What you should do:
Nothing but the lines from the one containing "Decentralized USD" through the one containing "campaign to fight prescription drug abuse.", both included, should be given again, each exactly as written below.

(Collection entries)
-------

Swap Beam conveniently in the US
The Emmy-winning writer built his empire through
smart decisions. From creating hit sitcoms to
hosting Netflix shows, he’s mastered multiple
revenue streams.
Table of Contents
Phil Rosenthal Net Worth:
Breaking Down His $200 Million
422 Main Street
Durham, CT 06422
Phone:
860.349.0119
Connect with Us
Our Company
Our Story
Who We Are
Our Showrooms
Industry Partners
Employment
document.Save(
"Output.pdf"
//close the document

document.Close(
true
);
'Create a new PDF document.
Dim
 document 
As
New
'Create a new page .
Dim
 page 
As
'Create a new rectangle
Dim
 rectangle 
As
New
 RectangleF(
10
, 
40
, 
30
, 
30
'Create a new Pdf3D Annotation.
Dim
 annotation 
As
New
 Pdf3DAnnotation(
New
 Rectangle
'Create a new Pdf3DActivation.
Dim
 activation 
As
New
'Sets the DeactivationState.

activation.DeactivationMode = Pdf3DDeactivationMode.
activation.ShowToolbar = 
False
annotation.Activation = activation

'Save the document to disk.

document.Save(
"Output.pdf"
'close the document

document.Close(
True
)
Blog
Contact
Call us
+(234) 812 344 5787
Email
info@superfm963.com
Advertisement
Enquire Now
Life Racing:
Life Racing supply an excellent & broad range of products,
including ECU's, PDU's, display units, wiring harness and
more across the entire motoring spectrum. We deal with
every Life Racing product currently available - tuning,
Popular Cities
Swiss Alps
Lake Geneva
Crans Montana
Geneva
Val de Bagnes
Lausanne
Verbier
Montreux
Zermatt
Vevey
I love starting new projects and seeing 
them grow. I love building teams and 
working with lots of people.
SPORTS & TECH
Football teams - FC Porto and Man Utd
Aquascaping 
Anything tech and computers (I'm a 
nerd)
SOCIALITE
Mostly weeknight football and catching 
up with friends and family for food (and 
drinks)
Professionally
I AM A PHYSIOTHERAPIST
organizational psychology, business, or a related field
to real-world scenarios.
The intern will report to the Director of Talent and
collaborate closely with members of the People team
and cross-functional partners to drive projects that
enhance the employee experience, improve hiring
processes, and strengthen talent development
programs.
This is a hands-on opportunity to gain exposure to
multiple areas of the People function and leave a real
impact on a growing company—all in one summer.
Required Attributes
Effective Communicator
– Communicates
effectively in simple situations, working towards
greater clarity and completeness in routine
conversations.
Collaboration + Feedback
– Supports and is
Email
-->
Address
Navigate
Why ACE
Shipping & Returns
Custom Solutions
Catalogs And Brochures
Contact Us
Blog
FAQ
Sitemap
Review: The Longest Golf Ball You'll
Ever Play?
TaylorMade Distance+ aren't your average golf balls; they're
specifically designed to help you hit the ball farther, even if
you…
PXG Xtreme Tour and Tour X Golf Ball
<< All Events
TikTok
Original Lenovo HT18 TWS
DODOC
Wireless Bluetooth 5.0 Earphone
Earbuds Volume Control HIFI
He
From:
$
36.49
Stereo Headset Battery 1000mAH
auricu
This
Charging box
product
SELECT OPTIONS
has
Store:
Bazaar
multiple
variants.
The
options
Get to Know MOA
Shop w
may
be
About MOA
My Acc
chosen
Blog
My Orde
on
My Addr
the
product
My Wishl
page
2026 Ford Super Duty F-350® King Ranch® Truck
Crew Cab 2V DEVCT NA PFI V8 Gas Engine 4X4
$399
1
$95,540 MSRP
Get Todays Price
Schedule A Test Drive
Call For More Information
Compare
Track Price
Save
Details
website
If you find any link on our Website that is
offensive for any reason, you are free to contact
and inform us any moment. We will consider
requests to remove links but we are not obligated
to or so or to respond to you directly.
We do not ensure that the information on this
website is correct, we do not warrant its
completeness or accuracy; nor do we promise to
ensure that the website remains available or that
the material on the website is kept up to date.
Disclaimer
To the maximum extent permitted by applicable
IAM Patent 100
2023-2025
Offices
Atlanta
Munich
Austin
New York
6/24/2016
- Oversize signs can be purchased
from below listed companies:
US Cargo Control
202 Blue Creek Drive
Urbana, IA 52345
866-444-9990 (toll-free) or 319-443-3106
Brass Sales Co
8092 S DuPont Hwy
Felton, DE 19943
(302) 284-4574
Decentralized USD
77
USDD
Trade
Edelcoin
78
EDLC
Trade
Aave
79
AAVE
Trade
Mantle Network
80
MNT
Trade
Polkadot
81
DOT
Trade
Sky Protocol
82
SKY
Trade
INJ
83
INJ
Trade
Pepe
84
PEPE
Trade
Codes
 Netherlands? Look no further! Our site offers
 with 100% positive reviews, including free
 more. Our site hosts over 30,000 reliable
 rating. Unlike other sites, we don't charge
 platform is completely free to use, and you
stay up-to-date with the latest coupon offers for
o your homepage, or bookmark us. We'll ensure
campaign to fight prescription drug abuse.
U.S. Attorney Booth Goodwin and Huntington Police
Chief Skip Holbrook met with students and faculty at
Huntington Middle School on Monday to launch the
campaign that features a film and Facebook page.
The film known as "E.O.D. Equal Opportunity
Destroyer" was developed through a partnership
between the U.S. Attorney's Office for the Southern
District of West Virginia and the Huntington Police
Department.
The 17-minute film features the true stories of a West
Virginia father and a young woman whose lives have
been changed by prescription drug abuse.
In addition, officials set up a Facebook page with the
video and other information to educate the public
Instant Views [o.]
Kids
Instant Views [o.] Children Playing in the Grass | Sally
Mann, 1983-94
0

-------

Exercise solution:
Decentralized USD
77
USDD
Trade
Edelcoin
78
EDLC
Trade
Aave
79
AAVE
Trade
Mantle Network
80
MNT
Trade
Polkadot
81
DOT
Trade
Sky Protocol
82
SKY
Trade
INJ
83
INJ
Trade
Pepe
84
PEPE
Trade
Codes
 Netherlands? Look no further! Our site offers
 with 100% positive reviews, including free
 more. Our site hosts over 30,000 reliable
 rating. Unlike other sites, we don't charge
 platform is completely free to use, and you
stay up-to-date with the latest coupon offers for
o your homepage, or bookmark us. We'll ensure
campaign to fight prescription drug abuse.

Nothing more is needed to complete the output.